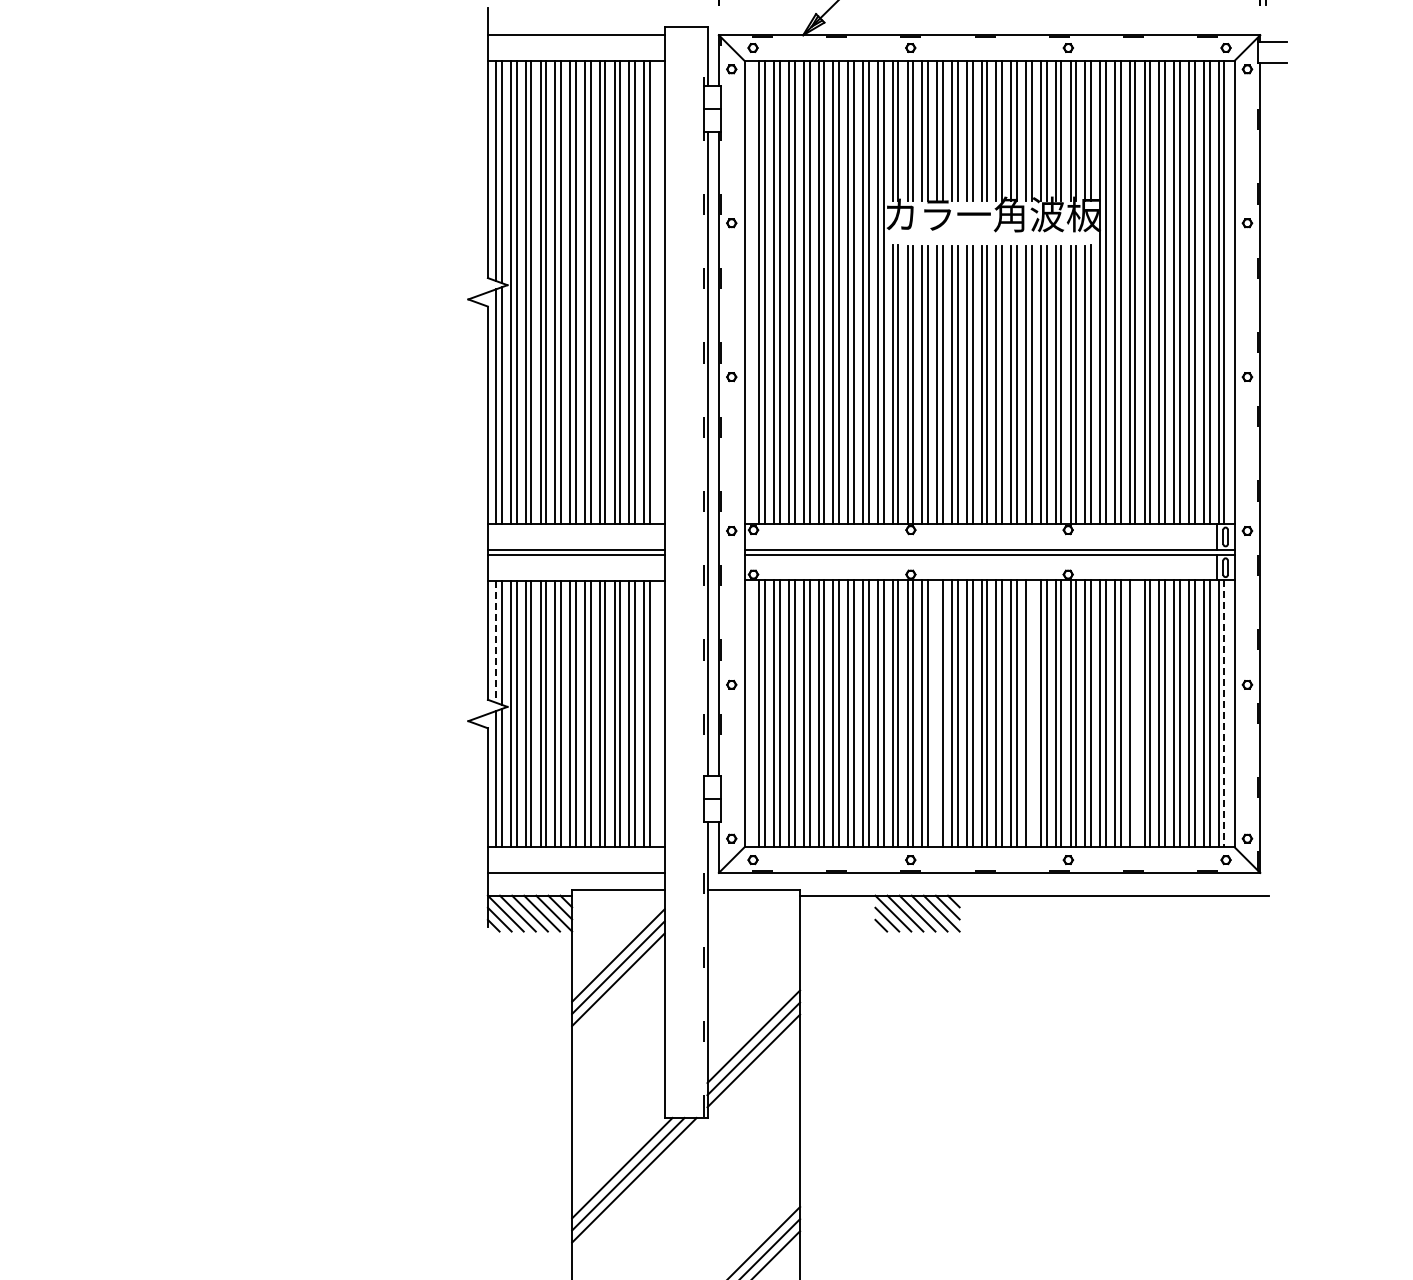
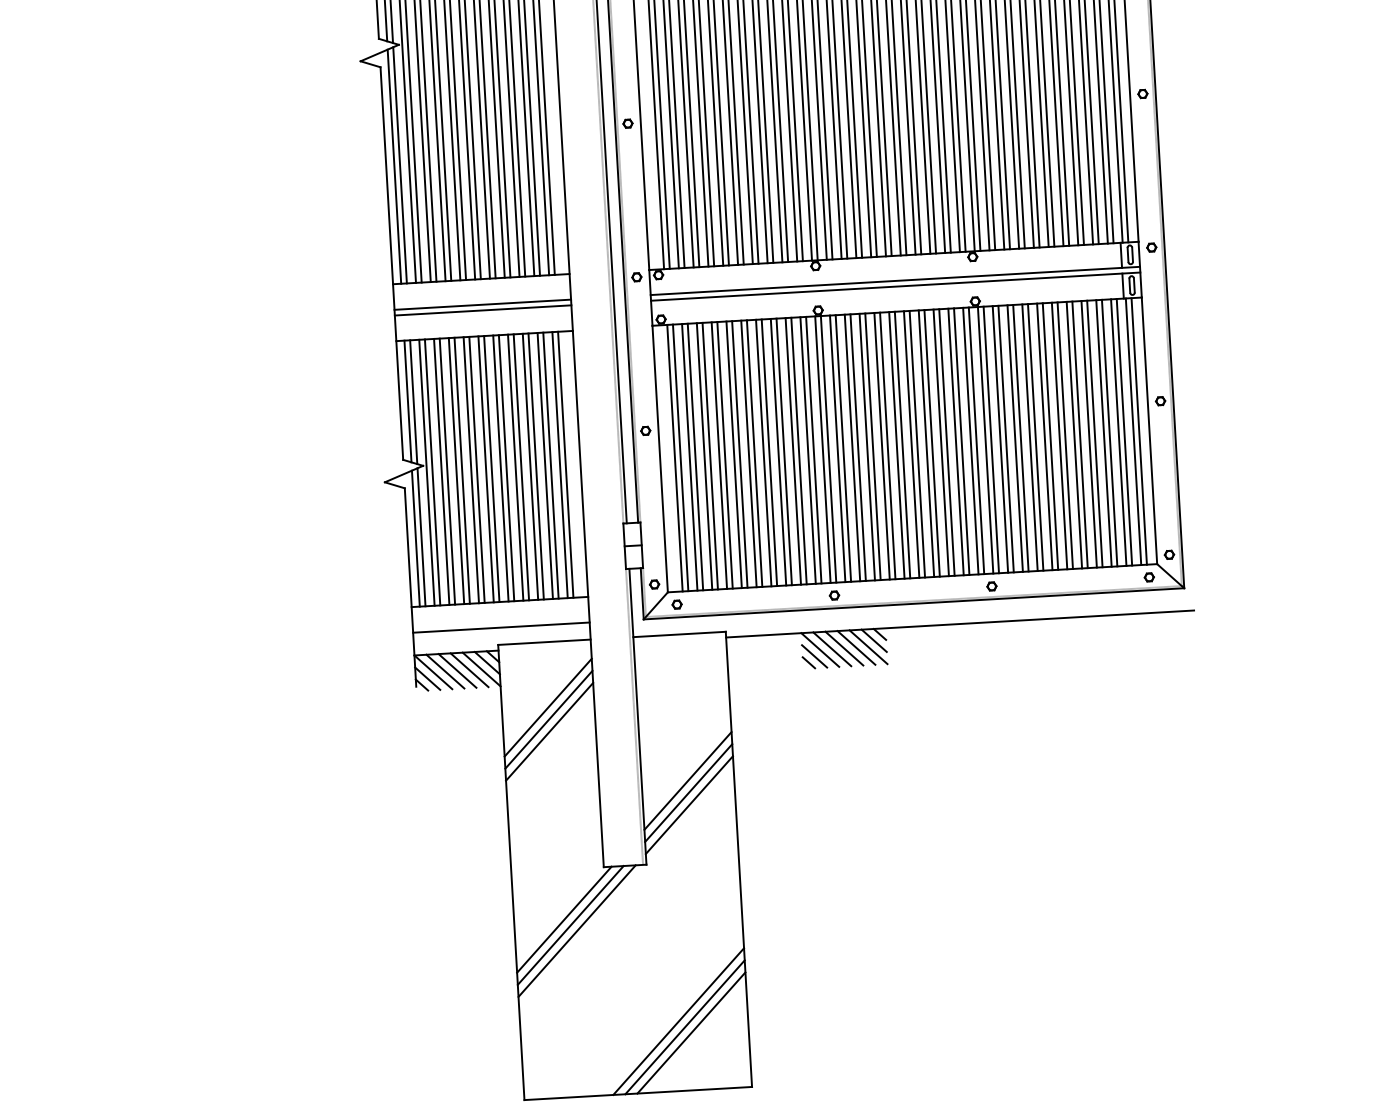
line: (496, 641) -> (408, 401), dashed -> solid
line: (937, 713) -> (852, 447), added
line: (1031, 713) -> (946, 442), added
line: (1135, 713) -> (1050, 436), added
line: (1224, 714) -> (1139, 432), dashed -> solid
==================================================
> **Task item**
Transcribe the material above word for word; images do not belong in the copy.

> **Solution for this task**
line: (496, 641) -> (408, 401), dashed -> solid
line: (937, 713) -> (852, 447), added
line: (1031, 713) -> (946, 442), added
line: (1135, 713) -> (1050, 436), added
line: (1224, 714) -> (1139, 432), dashed -> solid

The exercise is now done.